Cet été, le monde politique a voté plusieurs mesures en vue de créer de l’emploi. Un bon point, selon Philippe Ledent, qui estime cependant que “l’amélioration durable du marché du travail nécessite davantage d’ambition”.

C’était le point principal de l’accord budgétaire de l’été : 28 mesures ont été décidées par le gouvernement fédéral en vue de créer des emplois, avec une attention particulière aux métiers en pénurie. En parcourant ces 28 mesures, il faut avouer que certaines sont cosmétiques (même si elles ne sont pas inutiles). D’autres trouvent une justification économique : une plus forte dégressivité des allocations de chômage peut augmenter l’effort de recherche d’emploi de certains. De même, rendre fiscalement intéressant le fait de financer une formation avec ses indemnités de licenciement peut améliorer l’employabilité des personnes qui perdent leur emploi.Les efforts visant à combler la pénuriede main-d’oeuvre dans certains secteurs sont également les bienvenus. Rappelons en effet que le nombre d’emplois vacants a augmenté de près de 12 % sur un an et dépasse actuellement les 100.000 unités.

Les 28 mesures gouvernementales ont le mérite d’exister. Mais l’amélioration durable du marché du travail nécessite davantage d’ambition.

Grâce à ces mesures, le gouvernement fédéral espère créer 12.500 emplois supplémentaires dès 2019, permettant une économie de pas moins de 500 millions d’euros. C’est probablement une estimation très optimiste. Mais au-delà de la question des effets à court terme, et même si ce sont des pas dans la bonne direction, ces mesures me laissent sur ma faim : améliorer durablement le marché du travail belge mérite des mesures plus ambitieuses, centrées sur deux thèmes.

D’une part, si la Belgique compte quelques 500.000 demandeurs d’emplois inoccupés, la moitié d’entre eux ( ! ) n’ont pas atteint la fin de l’enseignement secondaire. Par ailleurs, le taux de chômage des moins qualifiés (14,5 % en 2016 selon l’OCDE) est largement supérieur à la moyenne de l’OCDE (11,7%) alors que celui des moyennement qualifiés (diplômés du secondaire) est similaire à la moyenne et que le taux de chômage des plus qualifiés est inférieur à celle-ci. Autrement dit, le marché du travail belge a bien du mal à absorber les moins qualifiés.

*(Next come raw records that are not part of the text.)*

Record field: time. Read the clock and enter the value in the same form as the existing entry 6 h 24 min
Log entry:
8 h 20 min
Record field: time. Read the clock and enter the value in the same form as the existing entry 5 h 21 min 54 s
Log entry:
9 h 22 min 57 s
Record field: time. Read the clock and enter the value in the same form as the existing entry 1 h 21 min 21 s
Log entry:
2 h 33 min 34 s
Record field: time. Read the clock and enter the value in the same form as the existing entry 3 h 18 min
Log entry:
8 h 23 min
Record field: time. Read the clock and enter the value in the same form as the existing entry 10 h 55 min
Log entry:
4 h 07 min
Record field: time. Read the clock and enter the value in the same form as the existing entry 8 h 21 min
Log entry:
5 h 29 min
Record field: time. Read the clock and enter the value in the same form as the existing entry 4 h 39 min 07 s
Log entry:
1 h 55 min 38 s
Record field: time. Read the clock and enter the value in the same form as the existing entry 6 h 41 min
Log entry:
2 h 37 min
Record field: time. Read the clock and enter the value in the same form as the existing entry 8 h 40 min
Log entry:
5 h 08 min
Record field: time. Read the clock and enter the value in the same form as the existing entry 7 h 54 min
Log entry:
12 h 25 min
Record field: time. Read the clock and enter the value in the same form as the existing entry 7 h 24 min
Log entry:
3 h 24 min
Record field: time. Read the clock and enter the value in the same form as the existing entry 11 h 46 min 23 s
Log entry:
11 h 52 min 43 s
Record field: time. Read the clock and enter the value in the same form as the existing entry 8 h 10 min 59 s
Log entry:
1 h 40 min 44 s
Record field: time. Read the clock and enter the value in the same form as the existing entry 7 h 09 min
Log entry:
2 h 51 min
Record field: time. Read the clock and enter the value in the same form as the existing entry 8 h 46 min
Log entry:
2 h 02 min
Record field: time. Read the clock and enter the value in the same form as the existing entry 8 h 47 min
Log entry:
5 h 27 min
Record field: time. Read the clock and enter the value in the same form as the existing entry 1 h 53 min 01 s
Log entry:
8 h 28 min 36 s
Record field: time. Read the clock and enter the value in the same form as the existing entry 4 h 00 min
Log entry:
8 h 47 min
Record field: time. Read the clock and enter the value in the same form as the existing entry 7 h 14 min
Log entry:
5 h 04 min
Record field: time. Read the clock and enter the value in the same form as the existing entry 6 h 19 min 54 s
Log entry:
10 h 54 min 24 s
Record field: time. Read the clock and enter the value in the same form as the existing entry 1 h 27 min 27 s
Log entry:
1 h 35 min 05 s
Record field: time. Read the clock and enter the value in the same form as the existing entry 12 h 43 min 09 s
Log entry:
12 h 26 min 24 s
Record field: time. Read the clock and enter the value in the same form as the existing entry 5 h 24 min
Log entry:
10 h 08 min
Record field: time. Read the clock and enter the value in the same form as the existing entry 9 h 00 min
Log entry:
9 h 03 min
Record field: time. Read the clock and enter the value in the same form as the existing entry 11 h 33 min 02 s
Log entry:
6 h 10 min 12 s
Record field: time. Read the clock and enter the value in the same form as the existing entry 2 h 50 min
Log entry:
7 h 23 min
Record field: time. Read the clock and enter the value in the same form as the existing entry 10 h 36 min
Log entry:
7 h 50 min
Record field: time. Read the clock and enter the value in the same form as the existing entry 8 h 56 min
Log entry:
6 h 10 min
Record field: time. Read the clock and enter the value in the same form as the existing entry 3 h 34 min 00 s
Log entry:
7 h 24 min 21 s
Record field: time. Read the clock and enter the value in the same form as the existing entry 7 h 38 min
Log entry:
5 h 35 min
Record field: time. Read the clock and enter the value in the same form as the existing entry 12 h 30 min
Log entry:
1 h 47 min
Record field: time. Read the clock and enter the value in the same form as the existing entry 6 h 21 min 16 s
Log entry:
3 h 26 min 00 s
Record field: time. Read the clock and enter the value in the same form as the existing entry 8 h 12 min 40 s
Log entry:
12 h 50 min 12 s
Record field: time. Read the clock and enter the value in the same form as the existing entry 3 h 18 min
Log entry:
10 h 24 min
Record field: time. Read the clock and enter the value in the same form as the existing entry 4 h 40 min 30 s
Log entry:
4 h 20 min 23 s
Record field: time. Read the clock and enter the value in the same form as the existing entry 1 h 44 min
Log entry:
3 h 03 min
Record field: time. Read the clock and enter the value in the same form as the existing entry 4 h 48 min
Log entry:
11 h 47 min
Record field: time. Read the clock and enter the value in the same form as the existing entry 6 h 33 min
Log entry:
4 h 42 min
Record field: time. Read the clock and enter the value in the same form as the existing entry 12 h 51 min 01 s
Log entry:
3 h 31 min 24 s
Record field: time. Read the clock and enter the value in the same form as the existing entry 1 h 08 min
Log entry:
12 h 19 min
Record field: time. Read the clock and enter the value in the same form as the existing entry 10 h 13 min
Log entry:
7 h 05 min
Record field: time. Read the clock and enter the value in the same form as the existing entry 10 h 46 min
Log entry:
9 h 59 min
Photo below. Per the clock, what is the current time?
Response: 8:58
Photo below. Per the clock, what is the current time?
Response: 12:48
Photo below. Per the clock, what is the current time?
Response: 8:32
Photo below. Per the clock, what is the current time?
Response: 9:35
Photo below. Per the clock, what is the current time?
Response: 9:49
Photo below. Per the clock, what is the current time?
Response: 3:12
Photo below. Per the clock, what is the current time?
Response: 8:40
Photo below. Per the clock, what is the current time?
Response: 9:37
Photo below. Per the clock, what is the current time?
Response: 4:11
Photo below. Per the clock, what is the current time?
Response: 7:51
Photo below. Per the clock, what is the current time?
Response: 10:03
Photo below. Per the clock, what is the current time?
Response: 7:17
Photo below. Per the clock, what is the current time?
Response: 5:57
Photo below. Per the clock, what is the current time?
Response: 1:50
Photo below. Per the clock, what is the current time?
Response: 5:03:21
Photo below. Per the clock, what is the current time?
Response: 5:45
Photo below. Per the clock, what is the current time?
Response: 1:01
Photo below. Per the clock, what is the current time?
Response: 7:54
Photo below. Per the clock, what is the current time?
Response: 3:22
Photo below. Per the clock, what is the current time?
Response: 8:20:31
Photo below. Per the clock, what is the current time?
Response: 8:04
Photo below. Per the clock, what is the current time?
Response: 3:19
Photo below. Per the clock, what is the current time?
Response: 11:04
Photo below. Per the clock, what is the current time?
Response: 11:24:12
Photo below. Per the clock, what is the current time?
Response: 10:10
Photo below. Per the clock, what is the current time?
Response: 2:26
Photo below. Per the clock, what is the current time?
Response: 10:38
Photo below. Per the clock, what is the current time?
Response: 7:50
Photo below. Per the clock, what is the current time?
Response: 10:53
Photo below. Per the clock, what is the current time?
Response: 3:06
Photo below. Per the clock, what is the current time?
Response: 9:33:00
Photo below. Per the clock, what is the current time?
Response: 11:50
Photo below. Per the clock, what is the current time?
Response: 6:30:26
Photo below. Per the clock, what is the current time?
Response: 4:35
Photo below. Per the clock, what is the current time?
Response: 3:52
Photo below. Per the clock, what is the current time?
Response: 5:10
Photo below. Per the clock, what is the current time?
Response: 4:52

Renforcer l’offre de formations dans les métiers en pénurie pour les demandeurs d’emplois peut-il remédier au problème ? Ces métiers demandent souvent des connaissances de base, ne fût-ce que pour entamer une formation. Dès lors, celles-ci s’adresseront davantage aux personnes moyennementou hautement qualifiées, excluant le groupe le plus important composant le chômage. Une autre solution serait de mettre en place les conditions propices à la création d’emplois peu qualifiés. Ceci impliquerait d’abord d’abaisser drastiquement le coût du travail, par un abaissement des charges sociales notamment. Mais une baisse du salaire minimum serait aussi nécessaire. A-t-on vraiment envie de s’engager dans cette voie ? Cela me semble difficile à imaginer dans le contexte social actuel. Il ne reste donc comme solution que l’amélioration du niveau d’éducation de base. Cela passe, en urgence, par un accompagnement des chômeurs concernés et par un travail de longue haleine visant une amélioration générale du niveau d’éducation, ce qui d’ailleurs ne relève pas du fédéral.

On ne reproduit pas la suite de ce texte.